*** Input
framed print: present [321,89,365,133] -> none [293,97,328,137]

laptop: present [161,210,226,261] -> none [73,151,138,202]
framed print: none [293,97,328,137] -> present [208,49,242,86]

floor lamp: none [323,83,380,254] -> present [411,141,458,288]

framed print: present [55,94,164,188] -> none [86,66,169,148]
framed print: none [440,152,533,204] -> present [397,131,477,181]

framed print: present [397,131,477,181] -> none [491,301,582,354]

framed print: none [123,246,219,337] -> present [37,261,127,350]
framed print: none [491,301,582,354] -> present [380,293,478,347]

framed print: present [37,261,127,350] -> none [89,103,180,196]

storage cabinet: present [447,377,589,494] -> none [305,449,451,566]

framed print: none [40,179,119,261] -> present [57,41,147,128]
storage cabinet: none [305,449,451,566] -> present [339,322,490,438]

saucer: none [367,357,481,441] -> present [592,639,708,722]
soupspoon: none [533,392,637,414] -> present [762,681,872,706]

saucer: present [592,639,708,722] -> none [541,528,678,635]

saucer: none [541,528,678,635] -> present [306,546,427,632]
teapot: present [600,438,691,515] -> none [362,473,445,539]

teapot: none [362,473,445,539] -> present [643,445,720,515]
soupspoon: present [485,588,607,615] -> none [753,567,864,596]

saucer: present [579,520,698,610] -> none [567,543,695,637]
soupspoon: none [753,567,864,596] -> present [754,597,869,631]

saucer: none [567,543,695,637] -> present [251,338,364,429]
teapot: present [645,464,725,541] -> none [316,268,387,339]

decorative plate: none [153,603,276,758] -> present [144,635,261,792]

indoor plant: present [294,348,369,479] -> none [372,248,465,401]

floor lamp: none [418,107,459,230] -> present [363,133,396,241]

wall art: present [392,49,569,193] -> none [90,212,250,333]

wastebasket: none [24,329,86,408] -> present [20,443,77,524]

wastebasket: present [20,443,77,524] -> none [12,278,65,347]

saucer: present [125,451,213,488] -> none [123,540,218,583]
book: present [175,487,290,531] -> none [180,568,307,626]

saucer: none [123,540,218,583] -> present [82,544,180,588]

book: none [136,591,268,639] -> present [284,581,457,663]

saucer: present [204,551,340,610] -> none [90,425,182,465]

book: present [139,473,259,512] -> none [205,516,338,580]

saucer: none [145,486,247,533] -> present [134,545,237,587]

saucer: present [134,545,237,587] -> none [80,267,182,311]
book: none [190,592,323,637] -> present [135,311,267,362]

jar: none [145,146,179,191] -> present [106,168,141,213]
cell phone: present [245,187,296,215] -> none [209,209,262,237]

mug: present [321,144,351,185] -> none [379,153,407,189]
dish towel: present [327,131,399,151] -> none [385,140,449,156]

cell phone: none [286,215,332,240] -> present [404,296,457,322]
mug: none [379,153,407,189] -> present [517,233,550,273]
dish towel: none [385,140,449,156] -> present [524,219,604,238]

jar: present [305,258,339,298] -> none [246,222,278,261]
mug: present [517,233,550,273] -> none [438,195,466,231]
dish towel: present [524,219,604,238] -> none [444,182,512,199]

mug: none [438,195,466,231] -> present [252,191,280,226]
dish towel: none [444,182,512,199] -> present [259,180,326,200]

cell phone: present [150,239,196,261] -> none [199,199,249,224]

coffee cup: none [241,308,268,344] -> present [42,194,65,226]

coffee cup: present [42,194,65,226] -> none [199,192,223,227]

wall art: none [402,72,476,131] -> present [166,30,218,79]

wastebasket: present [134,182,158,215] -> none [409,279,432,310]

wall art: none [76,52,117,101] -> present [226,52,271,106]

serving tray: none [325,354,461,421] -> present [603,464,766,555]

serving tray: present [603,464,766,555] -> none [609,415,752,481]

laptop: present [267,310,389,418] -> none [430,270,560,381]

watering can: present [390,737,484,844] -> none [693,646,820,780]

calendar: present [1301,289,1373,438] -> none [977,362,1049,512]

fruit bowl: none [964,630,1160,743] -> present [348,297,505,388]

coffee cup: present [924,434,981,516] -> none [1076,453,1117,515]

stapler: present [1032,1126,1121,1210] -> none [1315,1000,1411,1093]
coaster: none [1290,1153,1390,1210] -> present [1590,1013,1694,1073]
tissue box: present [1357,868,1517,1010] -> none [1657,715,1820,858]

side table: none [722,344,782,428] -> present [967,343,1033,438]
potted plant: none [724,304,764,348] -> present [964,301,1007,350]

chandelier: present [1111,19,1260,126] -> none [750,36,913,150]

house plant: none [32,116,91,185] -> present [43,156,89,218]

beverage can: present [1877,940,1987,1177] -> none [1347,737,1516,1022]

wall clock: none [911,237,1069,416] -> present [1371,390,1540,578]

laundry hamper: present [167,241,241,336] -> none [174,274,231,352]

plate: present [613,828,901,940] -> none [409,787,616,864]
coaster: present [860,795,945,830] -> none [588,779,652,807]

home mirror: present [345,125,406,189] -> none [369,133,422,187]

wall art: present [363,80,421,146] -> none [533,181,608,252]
******
A verbatim copy of all the records is to be produced.

framed print: present [321,89,365,133] -> none [293,97,328,137]

laptop: present [161,210,226,261] -> none [73,151,138,202]
framed print: none [293,97,328,137] -> present [208,49,242,86]

floor lamp: none [323,83,380,254] -> present [411,141,458,288]

framed print: present [55,94,164,188] -> none [86,66,169,148]
framed print: none [440,152,533,204] -> present [397,131,477,181]

framed print: present [397,131,477,181] -> none [491,301,582,354]

framed print: none [123,246,219,337] -> present [37,261,127,350]
framed print: none [491,301,582,354] -> present [380,293,478,347]

framed print: present [37,261,127,350] -> none [89,103,180,196]

storage cabinet: present [447,377,589,494] -> none [305,449,451,566]

framed print: none [40,179,119,261] -> present [57,41,147,128]
storage cabinet: none [305,449,451,566] -> present [339,322,490,438]

saucer: none [367,357,481,441] -> present [592,639,708,722]
soupspoon: none [533,392,637,414] -> present [762,681,872,706]

saucer: present [592,639,708,722] -> none [541,528,678,635]

saucer: none [541,528,678,635] -> present [306,546,427,632]
teapot: present [600,438,691,515] -> none [362,473,445,539]

teapot: none [362,473,445,539] -> present [643,445,720,515]
soupspoon: present [485,588,607,615] -> none [753,567,864,596]

saucer: present [579,520,698,610] -> none [567,543,695,637]
soupspoon: none [753,567,864,596] -> present [754,597,869,631]

saucer: none [567,543,695,637] -> present [251,338,364,429]
teapot: present [645,464,725,541] -> none [316,268,387,339]

decorative plate: none [153,603,276,758] -> present [144,635,261,792]

indoor plant: present [294,348,369,479] -> none [372,248,465,401]

floor lamp: none [418,107,459,230] -> present [363,133,396,241]

wall art: present [392,49,569,193] -> none [90,212,250,333]

wastebasket: none [24,329,86,408] -> present [20,443,77,524]

wastebasket: present [20,443,77,524] -> none [12,278,65,347]

saucer: present [125,451,213,488] -> none [123,540,218,583]
book: present [175,487,290,531] -> none [180,568,307,626]

saucer: none [123,540,218,583] -> present [82,544,180,588]

book: none [136,591,268,639] -> present [284,581,457,663]

saucer: present [204,551,340,610] -> none [90,425,182,465]

book: present [139,473,259,512] -> none [205,516,338,580]

saucer: none [145,486,247,533] -> present [134,545,237,587]

saucer: present [134,545,237,587] -> none [80,267,182,311]
book: none [190,592,323,637] -> present [135,311,267,362]

jar: none [145,146,179,191] -> present [106,168,141,213]
cell phone: present [245,187,296,215] -> none [209,209,262,237]

mug: present [321,144,351,185] -> none [379,153,407,189]
dish towel: present [327,131,399,151] -> none [385,140,449,156]

cell phone: none [286,215,332,240] -> present [404,296,457,322]
mug: none [379,153,407,189] -> present [517,233,550,273]
dish towel: none [385,140,449,156] -> present [524,219,604,238]

jar: present [305,258,339,298] -> none [246,222,278,261]
mug: present [517,233,550,273] -> none [438,195,466,231]
dish towel: present [524,219,604,238] -> none [444,182,512,199]

mug: none [438,195,466,231] -> present [252,191,280,226]
dish towel: none [444,182,512,199] -> present [259,180,326,200]

cell phone: present [150,239,196,261] -> none [199,199,249,224]

coffee cup: none [241,308,268,344] -> present [42,194,65,226]

coffee cup: present [42,194,65,226] -> none [199,192,223,227]

wall art: none [402,72,476,131] -> present [166,30,218,79]

wastebasket: present [134,182,158,215] -> none [409,279,432,310]

wall art: none [76,52,117,101] -> present [226,52,271,106]

serving tray: none [325,354,461,421] -> present [603,464,766,555]

serving tray: present [603,464,766,555] -> none [609,415,752,481]

laptop: present [267,310,389,418] -> none [430,270,560,381]

watering can: present [390,737,484,844] -> none [693,646,820,780]

calendar: present [1301,289,1373,438] -> none [977,362,1049,512]

fruit bowl: none [964,630,1160,743] -> present [348,297,505,388]

coffee cup: present [924,434,981,516] -> none [1076,453,1117,515]

stapler: present [1032,1126,1121,1210] -> none [1315,1000,1411,1093]
coaster: none [1290,1153,1390,1210] -> present [1590,1013,1694,1073]
tissue box: present [1357,868,1517,1010] -> none [1657,715,1820,858]

side table: none [722,344,782,428] -> present [967,343,1033,438]
potted plant: none [724,304,764,348] -> present [964,301,1007,350]

chandelier: present [1111,19,1260,126] -> none [750,36,913,150]

house plant: none [32,116,91,185] -> present [43,156,89,218]

beverage can: present [1877,940,1987,1177] -> none [1347,737,1516,1022]

wall clock: none [911,237,1069,416] -> present [1371,390,1540,578]

laundry hamper: present [167,241,241,336] -> none [174,274,231,352]

plate: present [613,828,901,940] -> none [409,787,616,864]
coaster: present [860,795,945,830] -> none [588,779,652,807]

home mirror: present [345,125,406,189] -> none [369,133,422,187]

wall art: present [363,80,421,146] -> none [533,181,608,252]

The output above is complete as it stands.